The Centers for Disease Control and Prevention (CDC) has on Tuesday issued a new requirement for all passengers entering the United States via aeroplane -- they must test negative to COVID-19.
"Variants of the SARS-CoV-2 virus continue to emerge in countries around the world, and there is evidence of increased transmissibility of some of these variants," the CDC wrote. "With the US already in surge status, the testing requirement for air passengers will help slow the spread of the virus as we work to vaccinate the American public."
As of Tuesday, there has been a total of 22.5 million confirmed cases of COVID-19 in the US -- almost the entire population of Australia. 375,124 people have lost their lives to coronavirus in the US.

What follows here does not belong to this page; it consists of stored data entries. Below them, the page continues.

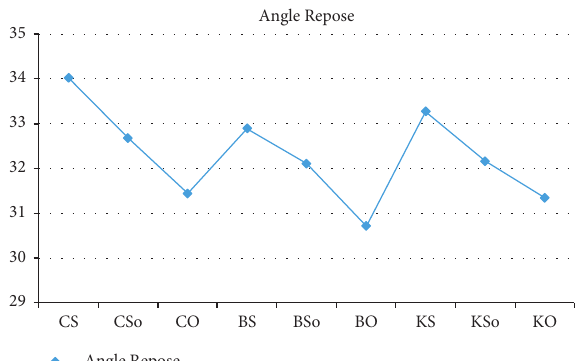
Figure 3: Angle repose of anchote flours. CS: control and sun-dried sample, CSo: control and solar-dried sample, CO: control and oven- dried sample, BS: blanching and sun-dried sample, BSo: blanching and solar-dried sample, BO: blanching-oven-dried sample, KS: potassium metabisulphite and sun-dried sample, KSo: potassium metabisulphite and solar-dried sample, and KO: potassium metabisulphite and oven- dried sample. Table 3: Color properties of anchote flour as affected by pretreatments and drying methods.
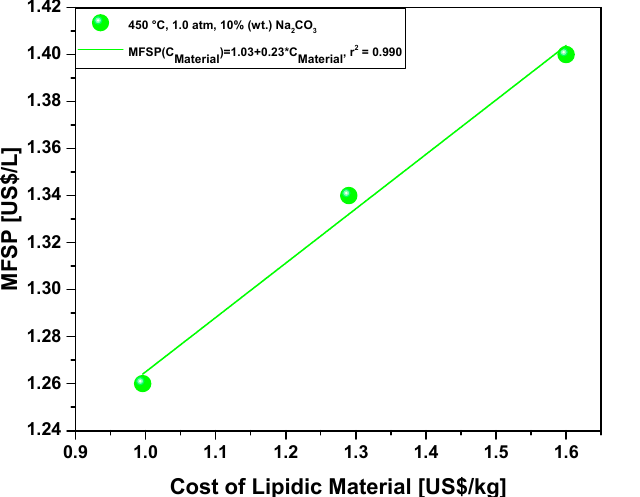
MFSP is reduced to 1.05 US$/L (which is a value extremely near to that applied in Brazil to biofuels). Figure 6. MFSP as a function of distillation yield by sensitivity analysis for a 450 L/day production. Figure 7 is the MFSP as a function of the cost of lipidic material by sensitivity analysis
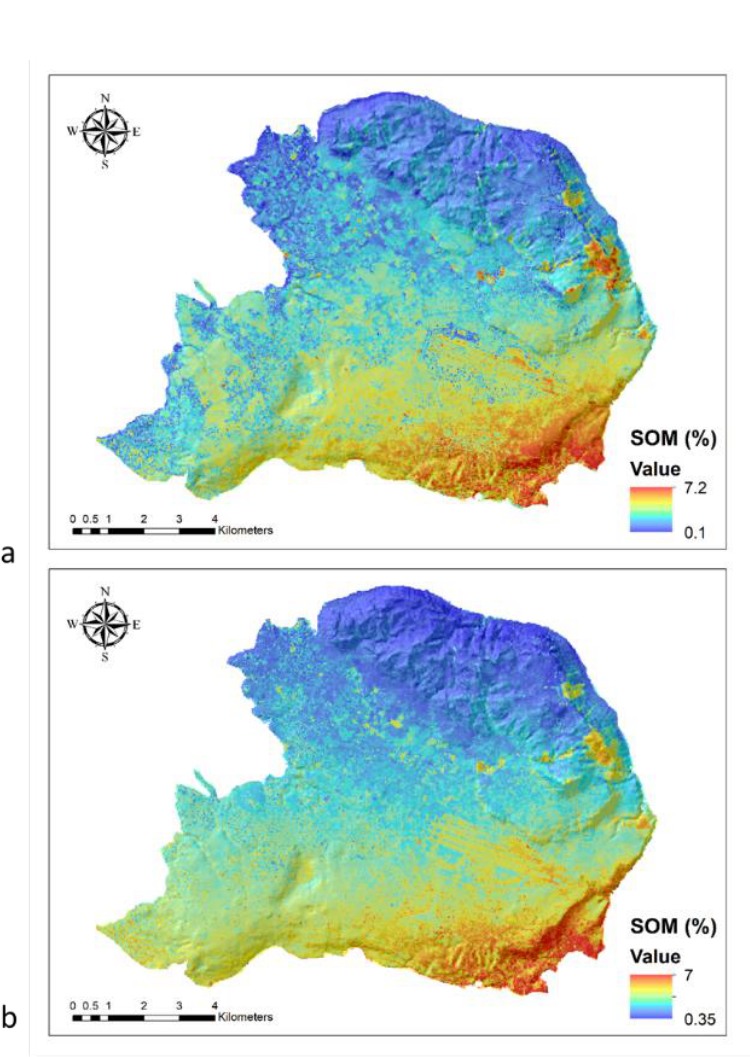
Figure 7. Spatial distribution of SOM as estimated from the integrated use of ANN and Landsat 8 ( a ) and Sentinel-2 ( b ) imageries.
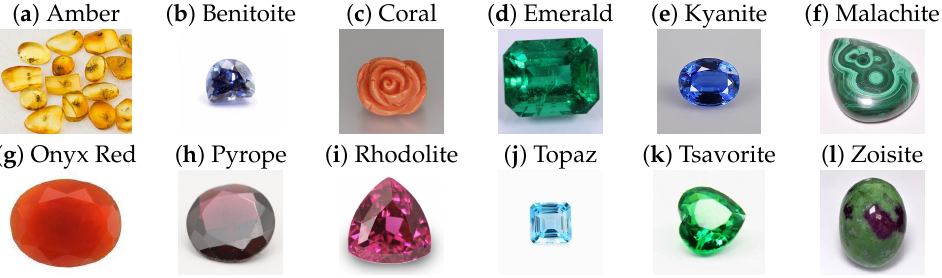
Figure 2. Twelve representative images of the gemstones in this work. It can be noticed that some gems, such as Malachite and Onyx Red, can be readily recognised by the unique colours, whereas it would be challenging to distinguish between Emerald and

A mandatory COVID-19 test before departure to the United States, combined with the CDC's recommendations to both get tested again 3-5 days after arrival and stay home for seven days post-travel, will help slow the spread of COVID-19 within US communities from travel-related infections, the CDC said.
The directive will come into place on January 26.
"Testing does not eliminate all risk," CDC director Robert Redfield said. "But when combined with a period of staying at home and everyday precautions like wearing masks and social distancing, it can make travel safer, healthier, and more responsible by reducing spread on planes, in airports, and at destinations."
The CDC also said pre-departure testing with results known and acted upon before travel begins will help identify infected travellers before they board an aeroplane.
The viral test can be taken within three days of departure to the US. Written documentation of the laboratory test result -- or a documentation confirming the passenger has recovered from COVID-19 -- will need to be presented to the airline.
Failure to do so will see the passenger denied entry onto the aircraft.